This phased approach reduces long-term migration risks and ensures
readiness for more complex updates.
8. PQC Categories
The post-quantum cryptographic schemes standardized by NIST can be
categorized into three main groups: lattice-based, hash-based, and
code-based. Other approaches, such as isogeny-based, multivariate-
based, and MPC-in-the-Head-based cryptography, are also being
explored in research and standardization efforts. In addition, NIST
issued a call for additional digital signature proposals to expand
the set of post-quantum signatures under evaluation [AddSig].
8.1. Lattice-Based Public Key Cryptography
Lattice-based public key cryptography leverages the simple
construction of lattices (i.e., a regular collection of points in a
Euclidean space that are evenly spaced) to create "trapdoor"
problems. These problems are efficient to compute if you possess the
secret information, but challenging to compute otherwise. Examples
of such problems include the shortest vector, closest vector, short
integer solution, learning with errors, module learning with errors,
and learning with rounding problems. All of these problems feature
strong proofs for worst-to-average case reduction, effectively
relating the hardness of the average case to the worst case.
Lattice-based public keys and signatures are larger than those of
classical schemes such as RSA or ECC, but typically by less than an
order of magnitude for public keys (about 6-10x) and by roughly one
to two orders of magnitude for signatures (about 10-100x) rather than
by several orders of magnitude, making them the best available
candidates for general-purpose use, such as replacing the use of RSA
in PKIX certificates.
Examples of this class of algorithms include ML-KEM, FN-DSA, ML-DSA,
and FrodoKEM.

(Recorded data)
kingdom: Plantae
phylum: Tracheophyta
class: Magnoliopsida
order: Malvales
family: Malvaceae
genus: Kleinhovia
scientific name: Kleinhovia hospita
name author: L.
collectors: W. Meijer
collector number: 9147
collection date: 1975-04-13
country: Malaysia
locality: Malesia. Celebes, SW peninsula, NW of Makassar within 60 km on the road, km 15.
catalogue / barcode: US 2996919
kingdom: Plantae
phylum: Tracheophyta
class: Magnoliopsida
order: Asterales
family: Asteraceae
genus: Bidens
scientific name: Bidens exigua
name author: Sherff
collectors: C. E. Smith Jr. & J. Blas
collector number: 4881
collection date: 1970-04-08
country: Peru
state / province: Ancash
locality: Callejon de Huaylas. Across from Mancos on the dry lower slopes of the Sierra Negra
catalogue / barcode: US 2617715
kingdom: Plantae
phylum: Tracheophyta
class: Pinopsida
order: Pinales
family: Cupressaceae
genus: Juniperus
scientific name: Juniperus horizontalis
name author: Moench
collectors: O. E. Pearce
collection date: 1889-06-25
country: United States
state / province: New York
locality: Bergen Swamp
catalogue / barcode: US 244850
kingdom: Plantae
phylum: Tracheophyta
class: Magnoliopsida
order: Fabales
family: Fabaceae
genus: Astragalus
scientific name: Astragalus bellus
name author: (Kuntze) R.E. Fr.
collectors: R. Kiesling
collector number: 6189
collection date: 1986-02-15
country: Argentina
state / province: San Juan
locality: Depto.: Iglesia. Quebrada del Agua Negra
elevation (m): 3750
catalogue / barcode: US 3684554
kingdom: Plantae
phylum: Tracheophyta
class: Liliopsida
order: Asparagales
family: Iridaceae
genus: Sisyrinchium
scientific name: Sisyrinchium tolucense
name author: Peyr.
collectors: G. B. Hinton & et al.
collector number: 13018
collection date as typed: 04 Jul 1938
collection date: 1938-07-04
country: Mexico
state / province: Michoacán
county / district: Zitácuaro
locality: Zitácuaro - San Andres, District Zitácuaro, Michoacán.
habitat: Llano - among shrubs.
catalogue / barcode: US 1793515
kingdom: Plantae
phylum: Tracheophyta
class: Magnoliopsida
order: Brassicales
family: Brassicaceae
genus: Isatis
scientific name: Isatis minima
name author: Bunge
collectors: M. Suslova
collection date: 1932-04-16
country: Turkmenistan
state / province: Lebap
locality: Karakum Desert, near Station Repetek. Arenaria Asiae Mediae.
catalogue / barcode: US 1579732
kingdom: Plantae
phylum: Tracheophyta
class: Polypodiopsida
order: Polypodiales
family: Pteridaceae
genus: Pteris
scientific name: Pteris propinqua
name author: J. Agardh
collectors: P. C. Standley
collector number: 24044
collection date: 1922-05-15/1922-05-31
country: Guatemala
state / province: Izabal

WHAT TO DO
**1)** In the post-quantum cryptography excerpt, reproduce the passage from "problems. These problems" to "the worst case." word for word.
**2)** According to the post-quantum cryptography excerpt, into which three main groups can the NIST-standardized post-quantum schemes be categorized?
**3)** Write the next part of the post-quantum cryptography excerpt, picking up after its final sentence.

RESULTS OF THE TASKS
**1)**
problems. These problems are efficient to compute if you possess the
secret information, but challenging to compute otherwise. Examples
of such problems include the shortest vector, closest vector, short
integer solution, learning with errors, module learning with errors,
and learning with rounding problems. All of these problems feature
strong proofs for worst-to-average case reduction, effectively
relating the hardness of the average case to the worst case.

**2)** Lattice-based, hash-based, and code-based.

**3)**
It is noteworthy that lattice-based encryption schemes require a
rounding step during decryption, which has a non-zero probability of
"rounding the wrong way" and leading to a decryption failure, meaning
that valid encryptions are decrypted incorrectly. However, the
parameters of NIST PQC candidates are carefully chosen so that the
probability of such a failure is cryptographically negligible, far
lower than the probability of random transmission errors and
implementation bugs. In practical terms, these rare decryption
failures can be treated the same way as any fatal transport error:
both sides simply perform a fresh KEM operation, generating a new
ciphertext and shared secret.
In cryptanalysis, an oracle refers to a system that an attacker can
query to learn whether decryption succeeded or failed. If such an
oracle exists, an attacker could significantly reduce the security of
lattice-based schemes that have a relatively high failure rate.
However, for most of the NIST PQC proposals, the number of required
oracle queries to force a decryption failure is above practical
limits, as has been shown in [LattFail1]. More recent works have
improved upon the results in [LattFail1], showing that the cost of
searching for additional failing ciphertexts after one or more have
already been found can be sped up dramatically [LattFail2].
Nevertheless, at the time this document is published, the PQC
candidates by NIST are considered secure under these attacks and
constant monitoring as cryptanalysis research is ongoing.
8.2. Hash-Based Public Key Cryptography
Hash-based Public Key Cryptography (PKC) has been around since the
1970s when it was developed by Lamport and Merkle. It is used to
create digital signature algorithms and its security is based on the
security of the underlying cryptographic hash function. Many
variants of hash-based signatures (HBSs) have been developed since
the 1970s, including the recent XMSS [RFC8391], HSS/LMS [RFC8554], or
BPQS [BPQS] schemes. Unlike many other digital signature techniques,
most hash-based signature schemes are stateful, which means that
signing necessitates the update and careful tracking of the state of
the secret key. Producing multiple signatures using the same secret
key state results in loss of security and may ultimately enable
signature forgery attacks against that key.
Stateful hash-based signatures with long service lifetimes require
additional operational complexity compared to other signature types.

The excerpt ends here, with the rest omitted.